Several experiments show that the researchers are onto something
The experiments in Hanne Mørck Nielsen’s laboratory are designed in three stages.
• The researchers investigate the relevant excipients in a liquid.
• Then they examine them in cell culture.
• Finally, they study them in rats.
“So far, our experiments have complemented each other very well, so the results of one type of experiment confirm the results of the others,” says Hanne Mørck Nielsen.
The research team works specifically with small peptide hormones, including insulin, and in several cases, all experiments show that the excipients interact with the active ingredients and that this interaction influences how the active ingredient is absorbed into the cells.
Creating a knowledge platform in this field
Hanne Mørck Nielsen hopes that, when the project is completed in 3.5 years, she will have a knowledge platform that will inspire future efforts.
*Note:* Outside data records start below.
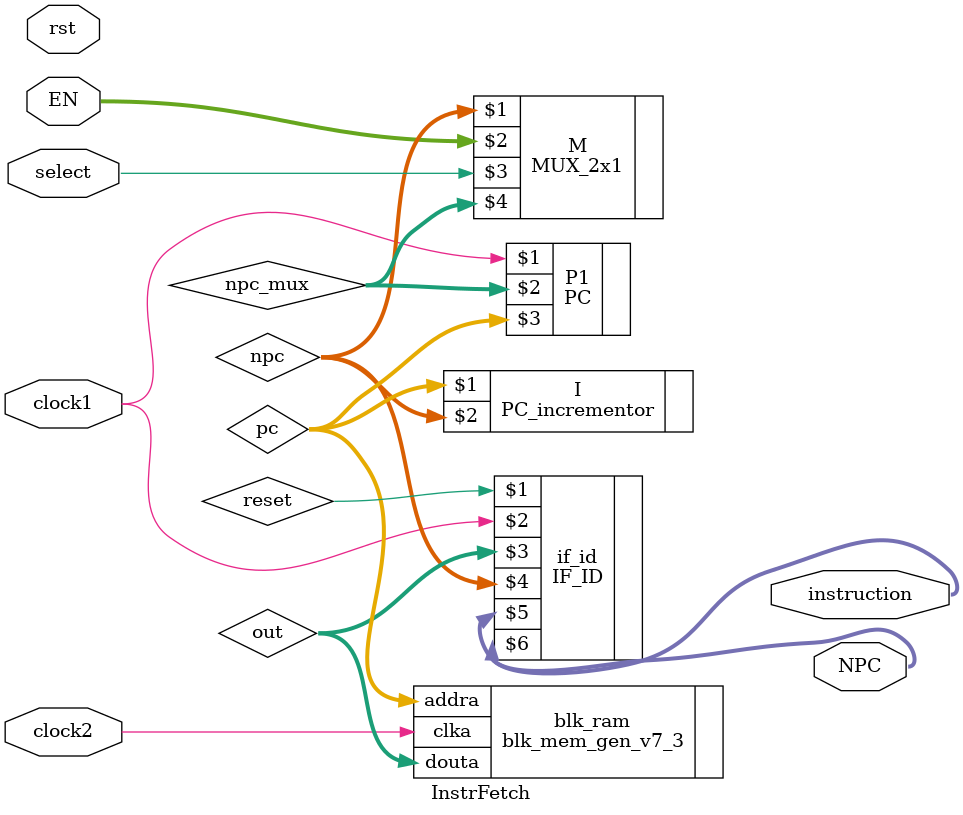
<source format=v>
`timescale 1ns / 1ps
module InstrFetch(
	input clock1,
	input clock2,
	input rst,
	input select,
	input [7:0] EN,
	output [31:0] instruction,
	output [7:0] NPC
    );
	 
	wire [31:0] out; 
	wire [7:0] npc,pc,npc_mux;

	MUX_2x1 M(npc,EN,select,npc_mux);

	PC P1(clock1,npc_mux,pc); 
	
	blk_mem_gen_v7_3 blk_ram(.clka(clock2),.addra(pc),.douta(out));
	
	IF_ID if_id(reset,clock1,out,npc,instruction,NPC);
	
	PC_incrementor I(pc,npc);
endmodule

</source>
She aims to lay the foundations for understanding that can benefit both research and industry in the future.
“Of course, it would be nice if we end up with an excipient that can function with many peptides, but that is not the inherent goal. The goal is to obtain academic understanding of how to manipulate substances when designing oral medicine based on peptides or proteins. We would then also like to determine which techniques we need to carry out this manipulation. In addition, we would like to make our research a focal point that can attract more partners both in Denmark and internationally, so that this field continues to be cultivated and developed,” says Hanne Mørck Nielsen.
“Applications and challenges for use of cell-penetrating peptides as delivery vectors for peptide and protein cargos” has been published in the International Journal of Molecular Sciences. In 2016, the Novo Nordisk Foundation awarded a Challenge Programme grant to Hanne Mørck Nielsen for the Center for Biopharmaceuticals and Biobarriers in Drug Delivery.